Innanzi all’Oakland County Circuit, 11 pazienti hanno agito in giudizio ed alcuni di questi hanno affermato di essere stati sottoposti, in 2 anni e mezzo, a 155 trattamenti di chemioterapia, pur non essendo malati di cancro; altri hanno dichiarato di essere stati trattati con infusioni endovenose di altre sostanze tossiche e velenifiche quando non necessario; alcuni di questi sono deceduti a seguito di malattie derivanti dalle eseguite  terapie inutili e dannose.

L’oncologo decideva di ricorrere in appello perché riteneva, fra le altre cose che il Giudice di primo grado avesse errato nell’aver ammesso come testimoni quei pazienti la cui effettiva posizione di vittime non era stata determinata con certezza e, ancora,  si lamentava circa la mancanza di una sufficiente base di fatto per confermare il capo d’imputazione relativo al riciclaggio di denaro.

La Corte d’Appello, con sentenza depositata- come detto-  in data 25 maggio 2016, confutava con veemenza dette argomentazioni, affermando che fossero carenti nel merito e pertanto confermava in toto la sentenza di primo grado.

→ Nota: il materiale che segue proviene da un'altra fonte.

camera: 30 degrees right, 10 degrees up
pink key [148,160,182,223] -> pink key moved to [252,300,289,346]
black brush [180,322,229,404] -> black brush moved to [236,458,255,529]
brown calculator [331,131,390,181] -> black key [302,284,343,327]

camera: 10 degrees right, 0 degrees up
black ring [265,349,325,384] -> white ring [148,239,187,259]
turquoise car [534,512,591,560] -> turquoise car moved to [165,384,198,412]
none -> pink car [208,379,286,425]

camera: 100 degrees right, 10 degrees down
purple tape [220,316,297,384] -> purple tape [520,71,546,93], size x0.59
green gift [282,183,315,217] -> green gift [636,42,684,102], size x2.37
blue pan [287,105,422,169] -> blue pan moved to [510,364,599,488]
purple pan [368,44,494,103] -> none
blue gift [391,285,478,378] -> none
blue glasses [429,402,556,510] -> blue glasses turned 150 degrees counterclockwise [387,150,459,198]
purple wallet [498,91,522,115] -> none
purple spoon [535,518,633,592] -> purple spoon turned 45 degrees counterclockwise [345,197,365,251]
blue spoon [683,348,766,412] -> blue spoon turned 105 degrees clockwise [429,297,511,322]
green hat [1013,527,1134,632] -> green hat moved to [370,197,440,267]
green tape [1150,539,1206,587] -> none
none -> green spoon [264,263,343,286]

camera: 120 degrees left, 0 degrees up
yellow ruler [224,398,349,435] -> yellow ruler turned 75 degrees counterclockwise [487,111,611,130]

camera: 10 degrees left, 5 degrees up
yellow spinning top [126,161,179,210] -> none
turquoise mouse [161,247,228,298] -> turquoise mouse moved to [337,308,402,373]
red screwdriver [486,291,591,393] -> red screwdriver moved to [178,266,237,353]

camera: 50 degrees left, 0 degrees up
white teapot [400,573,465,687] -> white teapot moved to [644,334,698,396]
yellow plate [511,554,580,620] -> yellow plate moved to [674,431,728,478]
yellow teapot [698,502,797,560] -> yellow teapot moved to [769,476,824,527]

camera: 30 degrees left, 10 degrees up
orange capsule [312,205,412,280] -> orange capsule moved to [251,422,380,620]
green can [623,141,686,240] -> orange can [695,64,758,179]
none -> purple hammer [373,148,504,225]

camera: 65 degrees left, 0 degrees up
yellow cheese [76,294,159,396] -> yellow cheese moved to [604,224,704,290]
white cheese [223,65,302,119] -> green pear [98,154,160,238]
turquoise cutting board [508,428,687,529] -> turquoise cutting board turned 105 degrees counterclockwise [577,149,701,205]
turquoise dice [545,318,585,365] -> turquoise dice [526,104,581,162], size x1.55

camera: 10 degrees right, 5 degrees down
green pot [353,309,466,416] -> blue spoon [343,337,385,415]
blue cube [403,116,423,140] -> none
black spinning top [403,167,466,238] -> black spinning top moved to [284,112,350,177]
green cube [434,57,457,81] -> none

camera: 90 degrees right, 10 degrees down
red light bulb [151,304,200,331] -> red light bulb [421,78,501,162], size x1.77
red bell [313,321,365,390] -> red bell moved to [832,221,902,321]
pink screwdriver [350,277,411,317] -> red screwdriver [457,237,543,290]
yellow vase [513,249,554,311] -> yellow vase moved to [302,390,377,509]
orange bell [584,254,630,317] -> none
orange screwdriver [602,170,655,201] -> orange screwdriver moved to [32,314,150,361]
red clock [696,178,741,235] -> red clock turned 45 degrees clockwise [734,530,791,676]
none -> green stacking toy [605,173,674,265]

Le procedure per il risarcimento previsto per le vittime costituitesi parte civile nel procedimento penale sono, a seguito della conferma della decisione di prima istanza, attualmente in corso. A partire dallo scorso 9 giugno, secondo quanto comunicato dal sito del Ministero della Giustizia americano, sono infatti disponibili i moduli per formalizzare le istanze; tali moduli sono comunque stati inviati d’ufficio ai pazienti riconosciuti quali vittime nel corso del procedimento di primo grado con le relative istruzioni di compilazione.